WORK INSTRUCTION: Continue the personal essay about Samantha below, starting right after its last sentence.

EXCERPT TO READ:

┌────────

Samantha is the closest thing I’ll ever have to a sister. Despite my pleas to my mom to have another baby so that I could have a younger sibling, my mom never obliged my request. So Sam, my dear Sam, became my stand-in for a kid sister. She’s three years younger than me, the youngest child of my father’s best friend, and the perfect companion to my bossy ways.
Sam had the most active imagination of any of my friends. We could play dress up for hours. We would start pretend businesses, like a friendship bracelet business, and make bracelets for hours while answering the phones to take new “orders” all the while pretending we were married to members of New Kids on The Block. Afterall, we are children of the Eighties.
Like a proud big sis, I love telling of Sam’s stories of when we were kids. Like when she had a speech impediment and named my dad “Ya-ya” when trying to say Philip – a name that has stuck nearly thirty years later. Or how she got lost in a hardware store and the clerk thought Samantha called herself “Martha” and made an announcement over the loud speaker for the mother of Martha to come to the Courtesy clerk. Or how she hated getting her face wet and actually learned how to swim without making a single splash. Or how she made my father drive over to their house three days week to wash and detangle her hair. Or how she would run around naked as a child demanding that people “kiss her butt” and it wasn’t a demand that was rude or unsightly but, rather, playful and innocent. And wouldn’t you know that there was always someone who was willing to kiss the ass of that adorable little three year old girl.
I remember the day that Samantha’s mother passed away suddenly from a brain aneurism. She was gone in the blink of an eye, leaving behind three children and a husband who never learned to cope with her death. Karolyn was the alpha female in that family. In her whole circle, actually. Karolyn was a force. Practically a demi-god to us kids. I’m still convinced to this day that she was ahead of her time. She was the first mom I had ever heard openly talk about how motherhood could be a real buzz-kill. Mom’s in the 70s and 80s didn’t talk about the trenches of motherhood. But Karolyn did. She was hysterically funny, witty, and always had a pack of spearmint gum in her purse. When she left this world, she left a hole in the hearts of so many people that even twenty-two years later, it doesn’t stand a chance to ever be filled. I saw the path of her children’s lives begin to change that day. And I’ve witnessed them all make choices that I’m not sure they would have made if their mother was still alive.
Still, harder than grieving for Karolyn’s death was watching Samantha spiral out of control into addiction. I remember when she came to visit me in the hospital the day after Darius was born. She was strung out; a skinny skeleton of young woman who wasn’t ready to face a world of sobriety yet. When she asked to hold Darius, I let her and prayed the whole time that she wouldn’t drop my baby. When she left the hospital, I cried and prayed that somehow her mother would hear my prayer and find angels to watch over my kid sister.

└────────

PROVIDED RECORDS:
┌────────

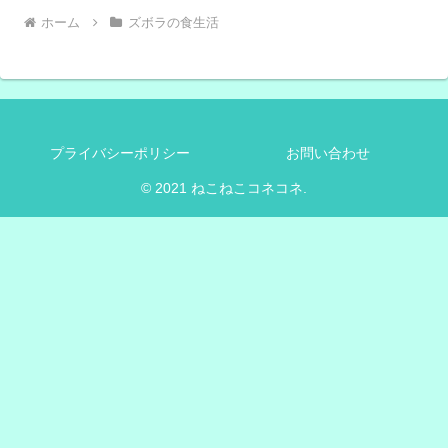
ホーム
ズボラの食生活
プライバシーポリシー
お問い合わせ
© 2021 ねこねこコネコネ.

└────────

TASK OUTPUT:
For the next three years, I didn’t see Sam much. Her addiction had taken the best of her. I was so afraid that the next time I heard about Samantha that it would be news of her death. I didn’t know how to help. So many times I literally wanted to pull her by her hair and drag her to rehab. I wanted to slap her and say “SNAP OUT OF IT.” As if it could be fixed that easy. My mother, a former nurse in an addiction recovery program, would tell me that Samantha would probably have to hit rock bottom before she made it to rehab. All I kept thinking was “How could this not be rock bottom?!?!”
I don’t know if Samantha hit rock bottom. All I know is that three years ago, Samantha finally had enough and entered rehab. I remember when her sister called to tell me about the good news. I was so grateful that Samantha found a way to love herself enough to give herself a second chance. She came to Darius’ third birthday party, just three months later, proud of being sober but still not the Samantha that I knew. That Samantha was still hidden inside of her.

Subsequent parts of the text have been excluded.